[START OF PROVIDED MATERIAL]

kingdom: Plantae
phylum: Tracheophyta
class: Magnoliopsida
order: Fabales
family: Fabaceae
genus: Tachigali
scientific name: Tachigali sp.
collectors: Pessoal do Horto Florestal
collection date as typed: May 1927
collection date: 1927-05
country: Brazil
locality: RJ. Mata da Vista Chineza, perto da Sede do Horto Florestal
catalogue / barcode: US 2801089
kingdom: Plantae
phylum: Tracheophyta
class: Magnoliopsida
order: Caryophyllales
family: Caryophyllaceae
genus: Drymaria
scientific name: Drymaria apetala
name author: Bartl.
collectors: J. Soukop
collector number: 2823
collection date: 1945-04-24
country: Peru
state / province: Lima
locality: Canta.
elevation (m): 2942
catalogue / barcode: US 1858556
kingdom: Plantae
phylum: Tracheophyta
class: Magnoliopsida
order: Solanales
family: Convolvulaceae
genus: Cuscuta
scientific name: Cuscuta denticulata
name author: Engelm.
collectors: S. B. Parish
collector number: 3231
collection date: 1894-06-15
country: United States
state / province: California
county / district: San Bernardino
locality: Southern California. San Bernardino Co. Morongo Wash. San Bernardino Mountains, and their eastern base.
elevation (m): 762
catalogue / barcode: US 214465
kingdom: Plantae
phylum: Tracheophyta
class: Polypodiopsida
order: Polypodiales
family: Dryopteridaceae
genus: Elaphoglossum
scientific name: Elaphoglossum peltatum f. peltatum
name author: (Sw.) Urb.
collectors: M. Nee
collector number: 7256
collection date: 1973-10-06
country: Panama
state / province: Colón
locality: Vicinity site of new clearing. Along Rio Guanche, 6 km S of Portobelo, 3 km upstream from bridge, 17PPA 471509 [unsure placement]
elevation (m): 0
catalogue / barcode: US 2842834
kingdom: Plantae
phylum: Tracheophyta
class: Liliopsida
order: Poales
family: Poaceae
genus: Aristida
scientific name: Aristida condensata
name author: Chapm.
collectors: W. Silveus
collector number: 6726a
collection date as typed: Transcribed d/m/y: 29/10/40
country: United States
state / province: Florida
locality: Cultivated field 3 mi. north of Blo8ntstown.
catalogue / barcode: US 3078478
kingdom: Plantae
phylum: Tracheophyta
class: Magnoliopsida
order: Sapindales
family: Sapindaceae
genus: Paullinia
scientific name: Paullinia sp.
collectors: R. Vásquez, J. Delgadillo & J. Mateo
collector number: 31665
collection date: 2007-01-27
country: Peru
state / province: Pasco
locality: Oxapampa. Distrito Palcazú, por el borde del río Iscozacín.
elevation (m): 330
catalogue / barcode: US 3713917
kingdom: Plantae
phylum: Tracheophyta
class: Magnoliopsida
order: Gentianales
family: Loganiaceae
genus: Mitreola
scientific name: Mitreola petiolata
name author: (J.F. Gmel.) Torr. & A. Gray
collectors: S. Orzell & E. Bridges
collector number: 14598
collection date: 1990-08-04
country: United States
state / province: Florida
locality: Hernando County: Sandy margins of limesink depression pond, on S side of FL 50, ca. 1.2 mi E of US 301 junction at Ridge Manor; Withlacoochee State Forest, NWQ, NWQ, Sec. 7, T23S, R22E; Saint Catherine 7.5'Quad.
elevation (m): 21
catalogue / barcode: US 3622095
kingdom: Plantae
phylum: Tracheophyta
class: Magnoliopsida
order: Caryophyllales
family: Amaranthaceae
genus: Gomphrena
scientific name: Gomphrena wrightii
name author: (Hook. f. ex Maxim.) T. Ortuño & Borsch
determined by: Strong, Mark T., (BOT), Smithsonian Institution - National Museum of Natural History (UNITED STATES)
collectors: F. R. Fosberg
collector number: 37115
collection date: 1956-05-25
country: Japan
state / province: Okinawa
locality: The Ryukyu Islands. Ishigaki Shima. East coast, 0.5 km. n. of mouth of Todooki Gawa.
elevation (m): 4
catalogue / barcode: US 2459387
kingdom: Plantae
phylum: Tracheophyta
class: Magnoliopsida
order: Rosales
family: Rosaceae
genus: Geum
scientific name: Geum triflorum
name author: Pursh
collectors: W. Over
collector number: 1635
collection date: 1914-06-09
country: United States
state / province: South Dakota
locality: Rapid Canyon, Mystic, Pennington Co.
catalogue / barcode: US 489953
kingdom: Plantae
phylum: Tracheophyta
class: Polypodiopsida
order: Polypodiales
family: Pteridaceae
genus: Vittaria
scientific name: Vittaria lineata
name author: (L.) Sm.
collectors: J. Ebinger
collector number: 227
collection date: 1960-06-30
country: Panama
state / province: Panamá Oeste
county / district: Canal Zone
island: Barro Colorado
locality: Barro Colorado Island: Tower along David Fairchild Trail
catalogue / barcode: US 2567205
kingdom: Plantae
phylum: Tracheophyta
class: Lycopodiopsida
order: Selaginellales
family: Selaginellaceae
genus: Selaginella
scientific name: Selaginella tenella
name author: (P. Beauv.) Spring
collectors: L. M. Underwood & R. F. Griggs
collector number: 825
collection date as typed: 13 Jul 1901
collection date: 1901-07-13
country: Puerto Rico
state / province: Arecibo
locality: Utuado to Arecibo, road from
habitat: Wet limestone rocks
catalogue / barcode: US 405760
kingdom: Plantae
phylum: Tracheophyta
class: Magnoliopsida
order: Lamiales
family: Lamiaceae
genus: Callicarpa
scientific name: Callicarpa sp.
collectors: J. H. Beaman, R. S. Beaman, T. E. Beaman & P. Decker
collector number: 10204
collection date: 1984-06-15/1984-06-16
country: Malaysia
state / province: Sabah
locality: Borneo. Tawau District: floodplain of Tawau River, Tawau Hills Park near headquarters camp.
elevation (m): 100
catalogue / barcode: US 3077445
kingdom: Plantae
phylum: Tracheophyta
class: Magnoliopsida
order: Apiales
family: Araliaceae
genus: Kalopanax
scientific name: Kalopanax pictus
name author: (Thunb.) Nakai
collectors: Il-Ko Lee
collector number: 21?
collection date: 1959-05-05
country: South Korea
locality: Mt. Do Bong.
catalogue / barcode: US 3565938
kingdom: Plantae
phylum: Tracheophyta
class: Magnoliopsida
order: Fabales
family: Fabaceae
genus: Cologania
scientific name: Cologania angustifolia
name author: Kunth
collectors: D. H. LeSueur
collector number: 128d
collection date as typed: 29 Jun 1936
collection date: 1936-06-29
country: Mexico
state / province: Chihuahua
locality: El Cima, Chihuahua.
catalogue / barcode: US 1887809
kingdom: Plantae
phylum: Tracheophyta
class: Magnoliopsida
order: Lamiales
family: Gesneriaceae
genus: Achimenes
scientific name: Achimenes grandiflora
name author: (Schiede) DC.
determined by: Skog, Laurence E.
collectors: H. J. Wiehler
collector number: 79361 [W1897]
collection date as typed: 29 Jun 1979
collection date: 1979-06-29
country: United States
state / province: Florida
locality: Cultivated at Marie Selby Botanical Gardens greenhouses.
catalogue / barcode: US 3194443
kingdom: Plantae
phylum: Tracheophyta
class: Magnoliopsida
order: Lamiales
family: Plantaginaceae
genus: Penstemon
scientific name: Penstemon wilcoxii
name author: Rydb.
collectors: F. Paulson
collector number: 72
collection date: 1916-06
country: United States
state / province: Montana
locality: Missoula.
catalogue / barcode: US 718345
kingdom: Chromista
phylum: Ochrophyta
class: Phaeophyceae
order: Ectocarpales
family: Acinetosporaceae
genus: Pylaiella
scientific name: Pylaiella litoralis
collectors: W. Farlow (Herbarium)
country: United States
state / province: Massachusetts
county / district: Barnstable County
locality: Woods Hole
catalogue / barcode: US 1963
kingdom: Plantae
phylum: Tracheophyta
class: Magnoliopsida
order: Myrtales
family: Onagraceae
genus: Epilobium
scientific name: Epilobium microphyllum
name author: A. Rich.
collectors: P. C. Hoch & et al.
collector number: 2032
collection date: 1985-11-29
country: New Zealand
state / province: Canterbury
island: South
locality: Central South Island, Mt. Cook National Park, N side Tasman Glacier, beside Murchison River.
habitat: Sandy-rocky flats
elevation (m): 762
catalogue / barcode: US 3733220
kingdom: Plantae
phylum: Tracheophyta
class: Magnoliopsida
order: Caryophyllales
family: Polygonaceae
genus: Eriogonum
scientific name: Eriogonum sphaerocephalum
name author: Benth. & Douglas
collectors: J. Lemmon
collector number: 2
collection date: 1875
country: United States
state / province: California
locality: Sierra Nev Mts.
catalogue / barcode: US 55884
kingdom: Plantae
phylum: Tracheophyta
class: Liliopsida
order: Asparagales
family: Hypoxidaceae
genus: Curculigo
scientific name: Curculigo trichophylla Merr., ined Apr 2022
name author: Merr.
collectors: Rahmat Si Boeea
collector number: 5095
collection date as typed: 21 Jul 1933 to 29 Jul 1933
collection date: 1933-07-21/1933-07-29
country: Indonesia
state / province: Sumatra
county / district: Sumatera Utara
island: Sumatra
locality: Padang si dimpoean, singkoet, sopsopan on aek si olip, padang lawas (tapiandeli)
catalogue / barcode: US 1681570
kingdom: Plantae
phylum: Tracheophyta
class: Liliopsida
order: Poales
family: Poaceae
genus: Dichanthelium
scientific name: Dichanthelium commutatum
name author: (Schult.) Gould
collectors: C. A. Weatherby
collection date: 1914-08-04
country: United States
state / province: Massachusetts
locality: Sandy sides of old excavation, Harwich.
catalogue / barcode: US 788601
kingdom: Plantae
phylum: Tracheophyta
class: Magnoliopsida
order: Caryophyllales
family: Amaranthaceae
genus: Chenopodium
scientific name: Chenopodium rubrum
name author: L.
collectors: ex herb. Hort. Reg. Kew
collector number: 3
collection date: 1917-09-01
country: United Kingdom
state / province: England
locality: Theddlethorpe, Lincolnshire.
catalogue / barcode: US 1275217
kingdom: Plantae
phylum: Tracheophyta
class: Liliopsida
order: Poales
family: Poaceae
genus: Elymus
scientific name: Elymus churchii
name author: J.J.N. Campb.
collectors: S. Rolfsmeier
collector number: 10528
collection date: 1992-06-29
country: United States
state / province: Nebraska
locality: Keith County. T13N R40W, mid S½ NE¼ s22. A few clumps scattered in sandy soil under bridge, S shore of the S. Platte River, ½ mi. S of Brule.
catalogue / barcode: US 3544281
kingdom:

[END OF PROVIDED MATERIAL]

WHAT IS ASKED
Render the data from the line with "collection date: 1960-06-30" up to and including the line with "catalogue / barcode: US 1887809" as a numbered list, omitting any blank lines.

ANSWER TO THE EXERCISE
1. collection date: 1960-06-30
2. country: Panama
3. state / province: Panamá Oeste
4. county / district: Canal Zone
5. island: Barro Colorado
6. locality: Barro Colorado Island: Tower along David Fairchild Trail
7. catalogue / barcode: US 2567205
8. kingdom: Plantae
9. phylum: Tracheophyta
10. class: Lycopodiopsida
11. order: Selaginellales
12. family: Selaginellaceae
13. genus: Selaginella
14. scientific name: Selaginella tenella
15. name author: (P. Beauv.) Spring
16. collectors: L. M. Underwood & R. F. Griggs
17. collector number: 825
18. collection date as typed: 13 Jul 1901
19. collection date: 1901-07-13
20. country: Puerto Rico
21. state / province: Arecibo
22. locality: Utuado to Arecibo, road from
23. habitat: Wet limestone rocks
24. catalogue / barcode: US 405760
25. kingdom: Plantae
26. phylum: Tracheophyta
27. class: Magnoliopsida
28. order: Lamiales
29. family: Lamiaceae
30. genus: Callicarpa
31. scientific name: Callicarpa sp.
32. collectors: J. H. Beaman, R. S. Beaman, T. E. Beaman & P. Decker
33. collector number: 10204
34. collection date: 1984-06-15/1984-06-16
35. country: Malaysia
36. state / province: Sabah
37. locality: Borneo. Tawau District: floodplain of Tawau River, Tawau Hills Park near headquarters camp.
38. elevation (m): 100
39. catalogue / barcode: US 3077445
40. kingdom: Plantae
41. phylum: Tracheophyta
42. class: Magnoliopsida
43. order: Apiales
44. family: Araliaceae
45. genus: Kalopanax
46. scientific name: Kalopanax pictus
47. name author: (Thunb.) Nakai
48. collectors: Il-Ko Lee
49. collector number: 21?
50. collection date: 1959-05-05
51. country: South Korea
52. locality: Mt. Do Bong.
53. catalogue / barcode: US 3565938
54. kingdom: Plantae
55. phylum: Tracheophyta
56. class: Magnoliopsida
57. order: Fabales
58. family: Fabaceae
59. genus: Cologania
60. scientific name: Cologania angustifolia
61. name author: Kunth
62. collectors: D. H. LeSueur
63. collector number: 128d
64. collection date as typed: 29 Jun 1936
65. collection date: 1936-06-29
66. country: Mexico
67. state / province: Chihuahua
68. locality: El Cima, Chihuahua.
69. catalogue / barcode: US 1887809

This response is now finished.